At Chicago’s O’Hare International Airport, plans are already underway to incorporate lessons from the pandemic into the airport infrastructure, said the CDA’s Rhee.
Those strategies include: facility redesign strategies that can provide sufficient space for passengers to practice social distancing, leveraging best practices and emerging technology from healthcare industries, and undertaking HVAC (heating, ventilation, and air conditioning) improvements that will help create a safer indoor environment.
Other airports see the coronavirus pandemic as an opportunity to adjust part of their core business.
“I have no doubt about the long-term return of passenger travel, but the years in-between require a radical adaptation of our approach to operations, commercial relationships and digitalisation,” said the GTAA’s Flint.
“For example, we have placed more importance on cargo and reworked our facilities and operations to ensure we meet and stimulate demand. Whether it is highly perishable goods, time-critical medical supplies or repair components that keep industrial production in high gear, Toronto Pearson has proven to be a critical link for air cargo in these changing times.”
All our experts agree that COVID-19 pushed the industry to adopt technology more quickly than it would have otherwise. Southwest’s Sisneros, for example, believes that all the new touchless technology within aviation is here to stay – from the mobile boarding pass and self-service kiosks to apps for ordering food and cash-free payment systems.

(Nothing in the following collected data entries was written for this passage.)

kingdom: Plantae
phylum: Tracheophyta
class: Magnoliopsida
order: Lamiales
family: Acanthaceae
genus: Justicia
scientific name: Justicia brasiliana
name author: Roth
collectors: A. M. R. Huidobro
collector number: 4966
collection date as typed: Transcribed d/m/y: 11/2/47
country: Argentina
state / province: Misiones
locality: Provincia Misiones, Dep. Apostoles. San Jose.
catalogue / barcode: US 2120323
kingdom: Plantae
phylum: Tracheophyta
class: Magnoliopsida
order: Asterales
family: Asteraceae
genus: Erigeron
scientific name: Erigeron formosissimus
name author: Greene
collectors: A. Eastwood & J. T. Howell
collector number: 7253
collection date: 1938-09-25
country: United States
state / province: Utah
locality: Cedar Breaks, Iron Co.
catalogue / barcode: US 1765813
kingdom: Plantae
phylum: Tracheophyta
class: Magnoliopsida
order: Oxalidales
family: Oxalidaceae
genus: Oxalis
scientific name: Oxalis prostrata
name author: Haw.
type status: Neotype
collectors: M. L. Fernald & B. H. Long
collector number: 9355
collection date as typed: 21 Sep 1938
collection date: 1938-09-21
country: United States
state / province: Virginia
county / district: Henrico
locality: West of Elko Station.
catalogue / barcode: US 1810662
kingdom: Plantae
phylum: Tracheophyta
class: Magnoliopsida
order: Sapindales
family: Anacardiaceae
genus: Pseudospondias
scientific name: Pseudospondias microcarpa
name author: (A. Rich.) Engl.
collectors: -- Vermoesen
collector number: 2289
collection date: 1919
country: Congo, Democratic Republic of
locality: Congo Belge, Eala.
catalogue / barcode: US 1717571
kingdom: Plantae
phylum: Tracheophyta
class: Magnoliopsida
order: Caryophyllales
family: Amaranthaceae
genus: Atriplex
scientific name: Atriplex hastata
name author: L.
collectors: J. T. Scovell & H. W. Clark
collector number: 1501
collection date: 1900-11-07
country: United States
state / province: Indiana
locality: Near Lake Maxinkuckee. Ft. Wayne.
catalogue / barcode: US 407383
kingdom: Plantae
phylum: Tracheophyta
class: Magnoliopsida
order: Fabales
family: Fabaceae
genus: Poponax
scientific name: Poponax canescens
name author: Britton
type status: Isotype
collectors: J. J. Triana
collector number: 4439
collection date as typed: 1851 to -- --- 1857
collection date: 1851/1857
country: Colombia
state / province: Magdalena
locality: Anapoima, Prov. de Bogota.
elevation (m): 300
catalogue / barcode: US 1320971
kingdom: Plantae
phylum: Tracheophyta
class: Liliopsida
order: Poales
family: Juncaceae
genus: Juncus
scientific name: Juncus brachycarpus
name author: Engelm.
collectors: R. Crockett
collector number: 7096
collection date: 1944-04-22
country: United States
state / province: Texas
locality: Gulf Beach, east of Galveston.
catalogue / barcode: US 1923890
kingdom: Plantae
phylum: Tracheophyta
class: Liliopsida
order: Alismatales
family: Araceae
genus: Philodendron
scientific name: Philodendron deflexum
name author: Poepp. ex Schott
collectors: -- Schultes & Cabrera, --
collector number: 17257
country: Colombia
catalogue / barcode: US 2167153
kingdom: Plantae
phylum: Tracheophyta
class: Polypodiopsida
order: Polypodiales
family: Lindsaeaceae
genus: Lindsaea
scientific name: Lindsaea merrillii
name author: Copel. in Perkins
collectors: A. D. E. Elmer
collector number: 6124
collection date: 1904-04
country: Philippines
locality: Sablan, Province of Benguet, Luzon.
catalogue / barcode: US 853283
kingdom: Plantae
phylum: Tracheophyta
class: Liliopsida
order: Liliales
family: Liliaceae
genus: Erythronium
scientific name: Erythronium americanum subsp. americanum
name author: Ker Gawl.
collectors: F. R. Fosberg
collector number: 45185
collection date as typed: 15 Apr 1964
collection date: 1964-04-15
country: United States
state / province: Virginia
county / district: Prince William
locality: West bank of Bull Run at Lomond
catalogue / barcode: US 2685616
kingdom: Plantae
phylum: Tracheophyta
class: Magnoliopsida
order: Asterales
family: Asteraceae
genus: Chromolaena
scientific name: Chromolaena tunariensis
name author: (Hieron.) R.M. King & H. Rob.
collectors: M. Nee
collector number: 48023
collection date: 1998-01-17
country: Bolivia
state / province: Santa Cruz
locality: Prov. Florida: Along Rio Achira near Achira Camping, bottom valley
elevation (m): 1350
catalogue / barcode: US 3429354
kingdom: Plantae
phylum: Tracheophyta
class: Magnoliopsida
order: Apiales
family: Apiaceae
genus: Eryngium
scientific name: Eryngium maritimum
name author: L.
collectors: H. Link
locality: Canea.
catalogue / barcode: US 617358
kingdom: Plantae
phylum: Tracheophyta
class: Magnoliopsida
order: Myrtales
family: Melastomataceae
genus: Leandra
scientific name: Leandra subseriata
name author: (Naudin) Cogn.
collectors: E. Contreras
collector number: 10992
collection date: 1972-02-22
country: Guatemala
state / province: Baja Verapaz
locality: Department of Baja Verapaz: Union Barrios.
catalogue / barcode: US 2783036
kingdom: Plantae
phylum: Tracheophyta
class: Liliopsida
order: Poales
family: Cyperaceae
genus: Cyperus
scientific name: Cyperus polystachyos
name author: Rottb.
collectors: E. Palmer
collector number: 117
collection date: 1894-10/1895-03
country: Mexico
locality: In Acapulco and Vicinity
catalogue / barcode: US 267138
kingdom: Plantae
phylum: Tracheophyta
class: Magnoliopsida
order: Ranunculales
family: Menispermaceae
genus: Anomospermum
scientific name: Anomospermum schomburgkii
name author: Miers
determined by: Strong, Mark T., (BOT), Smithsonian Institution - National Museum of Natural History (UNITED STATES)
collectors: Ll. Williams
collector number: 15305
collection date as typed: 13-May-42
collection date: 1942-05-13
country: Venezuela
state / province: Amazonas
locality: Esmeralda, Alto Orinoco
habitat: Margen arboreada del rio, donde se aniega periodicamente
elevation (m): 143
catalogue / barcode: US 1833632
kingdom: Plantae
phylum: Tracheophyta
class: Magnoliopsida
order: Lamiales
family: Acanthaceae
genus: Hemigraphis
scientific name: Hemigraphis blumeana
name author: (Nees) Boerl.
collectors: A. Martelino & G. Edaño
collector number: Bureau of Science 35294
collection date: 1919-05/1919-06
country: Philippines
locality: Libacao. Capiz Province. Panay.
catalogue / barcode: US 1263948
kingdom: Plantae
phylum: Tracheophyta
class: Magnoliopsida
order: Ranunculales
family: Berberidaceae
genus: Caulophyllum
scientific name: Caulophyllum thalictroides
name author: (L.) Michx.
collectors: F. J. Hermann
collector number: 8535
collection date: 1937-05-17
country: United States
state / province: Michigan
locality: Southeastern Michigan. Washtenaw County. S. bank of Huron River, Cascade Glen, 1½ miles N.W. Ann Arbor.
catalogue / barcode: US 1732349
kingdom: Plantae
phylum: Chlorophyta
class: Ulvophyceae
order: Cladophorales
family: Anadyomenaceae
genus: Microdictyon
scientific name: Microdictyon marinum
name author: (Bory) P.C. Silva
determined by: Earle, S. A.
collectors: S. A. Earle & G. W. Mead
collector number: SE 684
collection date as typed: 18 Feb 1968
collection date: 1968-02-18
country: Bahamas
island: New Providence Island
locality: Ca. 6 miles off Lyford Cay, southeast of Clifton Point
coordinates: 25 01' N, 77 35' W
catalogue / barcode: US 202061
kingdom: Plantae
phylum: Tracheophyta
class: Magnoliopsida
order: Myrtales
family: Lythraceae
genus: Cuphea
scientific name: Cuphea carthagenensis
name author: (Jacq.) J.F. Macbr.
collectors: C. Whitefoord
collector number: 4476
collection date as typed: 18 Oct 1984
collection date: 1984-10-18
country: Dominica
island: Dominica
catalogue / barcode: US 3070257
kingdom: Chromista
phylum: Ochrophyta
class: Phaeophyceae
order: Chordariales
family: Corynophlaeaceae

Wellness screening technology has advanced dramatically over the past decade in response to SARS and other respiratory illnesses. Touchless technology, which has been around for years but has been slow to get implemented, has now received a big push from this pandemic.
Just last year, many of our aviation clients were unsure of incorporating biometric monitoring into a project. Now that technology is pretty much a given.
Wellness screening will likely become a permanent form of safety and security checks going forward. Though unlike TSA infrastructure, which is typically comprised of fixed elements located midway through the passenger’s journey to the gate, this new security perimeter must be at the first point of contact with passengers, and be designed with flexibility and reconfiguration in mind.
This presents a unique set of challenges for airports and architects as the wellness screening cannot create new choke points. At the same time, the screening needs to be highly visible and efficient, but impossible to ignore or bypass.
Increasingly, passengers want visual proof airports and airlines are taking all measures possible to keep them safe. This trend will undoubtedly come into greater focus on the heels of COVID-19.